Vice Chancellor of Covenant University
- In office 2016–2020
- Preceded by: Charles Ayo
- Succeeded by: Akan Williams

Vice Chancellor of Nigerian University of Technology and Management
- Incumbent
- Assumed office 2026

Personal details
- Born: Aderemi Aaron-Anthony Atayero 26 October 1969 (age 56)
- Education: Moscow State Technical University of Civil Aviation

= Aderemi Atayero =

Nigerian academic

Aderemi Aaron-Anthony Atayero (born 26 October 1969, in Ikeja) is a Nigerian engineer currently serving as the first Vice Chancellor of the Nigerian University of Technology and Management (NUTM), having previously served served as the 4th substantive vice chancellor of Covenant University, Nigeria. He previously served as the first academic deputy vice-chancellor, Coordinator School of Engineering, and twice as head of department of Electrical and Information Engineering of Covenant University.

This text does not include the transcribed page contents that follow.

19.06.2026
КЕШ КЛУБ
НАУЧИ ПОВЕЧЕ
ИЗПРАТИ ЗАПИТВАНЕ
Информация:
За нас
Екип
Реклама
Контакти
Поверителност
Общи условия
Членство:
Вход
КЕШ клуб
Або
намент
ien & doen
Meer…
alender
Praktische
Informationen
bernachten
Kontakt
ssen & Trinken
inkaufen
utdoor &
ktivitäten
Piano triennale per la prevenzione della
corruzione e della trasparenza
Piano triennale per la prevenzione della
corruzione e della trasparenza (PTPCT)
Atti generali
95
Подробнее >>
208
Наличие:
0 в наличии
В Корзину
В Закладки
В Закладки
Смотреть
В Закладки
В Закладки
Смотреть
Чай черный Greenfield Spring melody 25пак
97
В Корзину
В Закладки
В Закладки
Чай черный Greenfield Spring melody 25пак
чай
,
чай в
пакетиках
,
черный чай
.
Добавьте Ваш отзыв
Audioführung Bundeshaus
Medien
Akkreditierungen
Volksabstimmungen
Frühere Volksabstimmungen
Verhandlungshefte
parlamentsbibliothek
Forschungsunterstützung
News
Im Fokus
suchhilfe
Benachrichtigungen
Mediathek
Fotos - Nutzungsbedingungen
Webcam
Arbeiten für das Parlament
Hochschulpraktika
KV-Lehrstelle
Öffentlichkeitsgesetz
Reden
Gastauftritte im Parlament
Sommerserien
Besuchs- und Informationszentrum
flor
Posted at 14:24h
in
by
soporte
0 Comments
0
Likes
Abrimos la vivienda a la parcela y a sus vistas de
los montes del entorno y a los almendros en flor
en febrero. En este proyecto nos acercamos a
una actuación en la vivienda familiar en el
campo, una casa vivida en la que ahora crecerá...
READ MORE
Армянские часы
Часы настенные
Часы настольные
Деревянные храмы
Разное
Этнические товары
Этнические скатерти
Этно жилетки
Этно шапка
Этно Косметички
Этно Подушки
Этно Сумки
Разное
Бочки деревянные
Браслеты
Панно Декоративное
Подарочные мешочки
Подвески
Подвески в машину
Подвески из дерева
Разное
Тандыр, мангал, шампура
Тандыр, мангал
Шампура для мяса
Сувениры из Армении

Atayero is a senior research fellow of the International Association of Research Scholars and Administrators, and a fellow of the Science Association of Nigeria (FSAN).

== Education and career ==
Atayero got his first degree a Bachelor of Science in radio engineering, graduating summa cum laude in 1992 from Moscow Institute of Technology (MIT).

In 1994, he proceeded for his masters in satellite communication systems. He studied in Moscow State Technical University of Civil Aviation (MSTUCA) where he earned his PhD during the year 2000. Atayero is the team lead of the Covenant University Smart City (SmartCU) Project, as well as the head of Covenant University IoT-Enabled Smart & Connected Communities Research Cluster.

Atayero received his first "appreciation Russian Government stipend" as a student from 1988 to 1994. He then was given a scholarship by the Federal Government of Nigeria Scholarship, Bureau for External Aide from 1988 to 1994. In 2005, he was awarded a Grant for FPGA and VHDL Workshop by the International Center for Theoretical Physics (Trieste, Italy), Kumasi Ghana.

== Early life and family ==
Atayero was born on 26 October 1969, in Ikeja, Lagos State. He is from Ilesa West Local Government Area in Ijeshaland, Osun State, Nigeria. Born to a mobile public servant father who served as a Peace Officer and a medical practitioner mother, Atayero was always on the move from one part of Nigeria to the other. He had his primary education at the St. Agnes Primary School, Ikeja, Lagos. Due to his father's traveling, he went to three different schools for his secondary education.

Atayero is married to a Russian wife, Olga, with whom he has three sons: Remi, Femi and Fela Atayero.